Я уверен, что природа, подобная кларанской, особенно усилила бы в душе Фейербаха чувство, продиктовавшее ему это двустишие. Не то, как мы знаем, было с Толстым. В нем кларанские виды обостряли страх смерти. Наслаждаясь сознанием своего единства с природой, он содрогается от ужаса при мысли о том, что настанет такое время, когда исчезнет противоположность между его ‘я’ и тем прекрасным ‘не-я’, которое составляет окружающая его природа. Фейербах в своих ‘Todesgedanken’ с истинно-немецкой основательностью, с четырех различных точек зрения, доказывал несостоятельность мысли о личном бессмертии. Толстому (см. его ‘Исповедь’) в течение долгого времени, если не всегда, казалось, что если нет бессмертия, то и жить не стоит.

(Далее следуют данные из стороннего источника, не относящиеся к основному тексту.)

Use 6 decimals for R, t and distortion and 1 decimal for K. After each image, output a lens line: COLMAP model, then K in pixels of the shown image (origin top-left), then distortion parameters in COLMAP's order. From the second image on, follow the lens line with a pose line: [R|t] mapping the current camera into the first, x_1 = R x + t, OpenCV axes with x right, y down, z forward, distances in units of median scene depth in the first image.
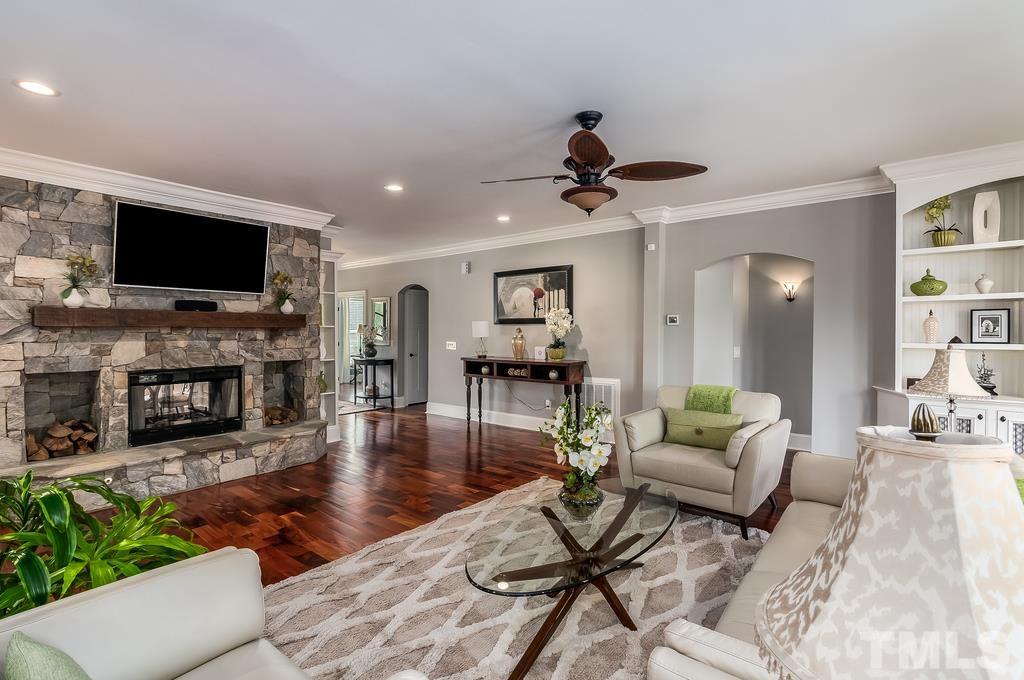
lens RADIAL K [[477.5, 0, 509.4], [0, 477.5, 334.9], [0, 0, 1]] dist [-0.001784, 0.000306]
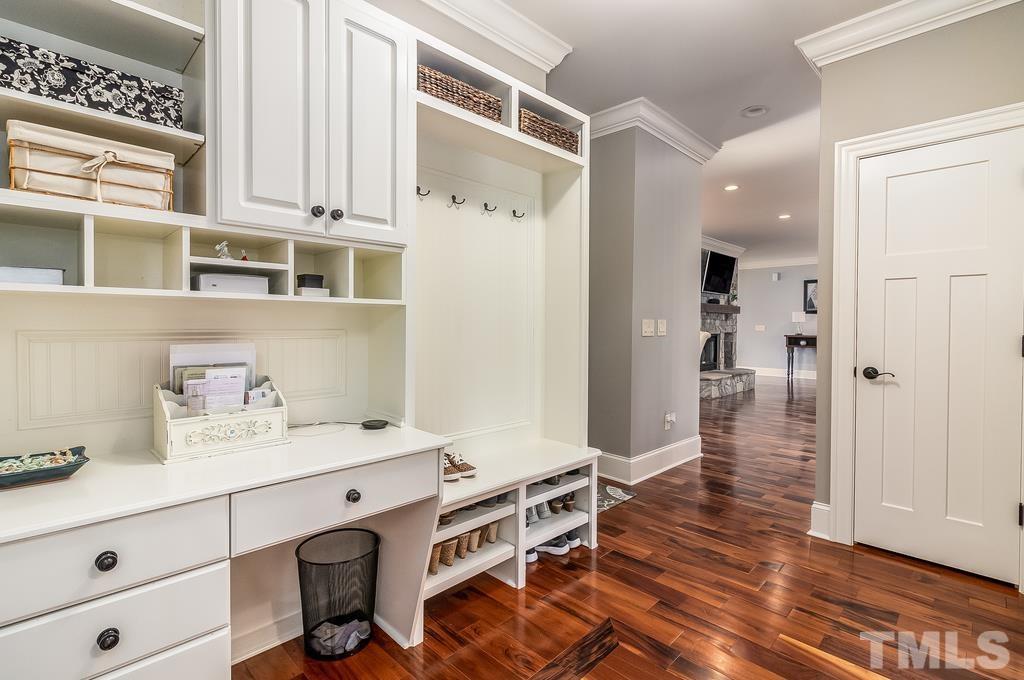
lens RADIAL K [[477.5, 0, 512.1], [0, 477.5, 332.4], [0, 0, 1]] dist [-0.001784, 0.000306]
pose [[0.994798, 0.004078, -0.101787, -0.822658], [-0.003391, 0.999970, 0.006918, 0.030809], [0.101813, -0.006537, 0.994782, -0.635134]]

Толстой чувствовал совсем иначе, нежели чувствовали Фейербах и Шелли. Это, конечно, дело ‘характера’. Но Замечательно, что в разные исторические эпохи люди различно относились к мысли о смерти. Блаженный Августин говорил, что римлянам слава Рима заменяла собою бессмертие. И на эту сторону дела обращал внимание своих читателей тот же Фейербах, говоривший, что стремление к личному бессмертию утвердилось в душах европейцев лишь со времени реформации, явившейся религиозным выражением свойственного новому времени индивидуализма. Наконец, справедливость той же мысли доказывает по-своему, — т. е. при помощи ярких художественных образов, — и сам Толстой в своем знаменитом рассказе ‘Три смерти’. Там умирающая барыня обнаруживает большой страх смерти, между тем как неизлечимо больной ямщик Федор остается как будто вовсе не доступным для этого чувства. В этом сказывается разность — не исторического, а социального положения. В новой Европе высшие классы всегда были проникнуты гораздо большим индивидуализмом, нежели низшие. А чем глубже проникает в человеческую душу индивидуализм, тем прочнее укрепляется в ней страх смерти.
Толстой — один из самых гениальных и самых крайних представителей индивидуализма нового времени. Индивидуализм наложил глубочайшую печать как на его художественные произведения, так и, в особенности, на его публицистические взгляды. Неудивительно, что он отразился и на отношении его к природе. Как ни любил Толстой природу, но он не мог бы найти ничего убедительного в доводах Фейербаха против мысли о личном бессмертии. Эта мысль являлась для него психологической необходимостью. А если вместе с жаждой бессмертия в его душе жило, можно сказать, языческое сознание своего единства с природой, то это сознание вело у него лишь к тому, что он не мог, подобно древним христианам, утешаться мыслью о загробном бессмертии. Нет, такое бессмертие было для него слишком мало заманчивым. Ему нужно было то бессмертие, при котором вечно продолжала бы существовать противоположность между его личным ‘я’ и прекрасным ‘не-я’ природы. Ему нужно было то бессмертие, при котором он не переставал бы чувствовать вокруг себя жаркий воздух, ‘клубясь, уходящий в бесконечную даль’ и ‘делающий глубокую голубизну бесконечного неба’. Ему нужно было то бессмертие, при котором продолжали бы ‘жужжать и виться мириады насекомых, ползать коровки, везде кругом заливаться птицы’. Короче, для него не могло быть ничего утешительного в христианской мысли о бессмертии души: ему нужно было бессмертие тела. И едва ли не величайшей трагедией его жизни явилась та очевидная истина, что такое бессмертие невозможно. Это, конечно, не похвала. И это, разумеется, не упрек. Это простое указание на тот факт, который необходимо должен будет принять во внимание всякий тот, кто захочет понять психологию великого писателя русской земли.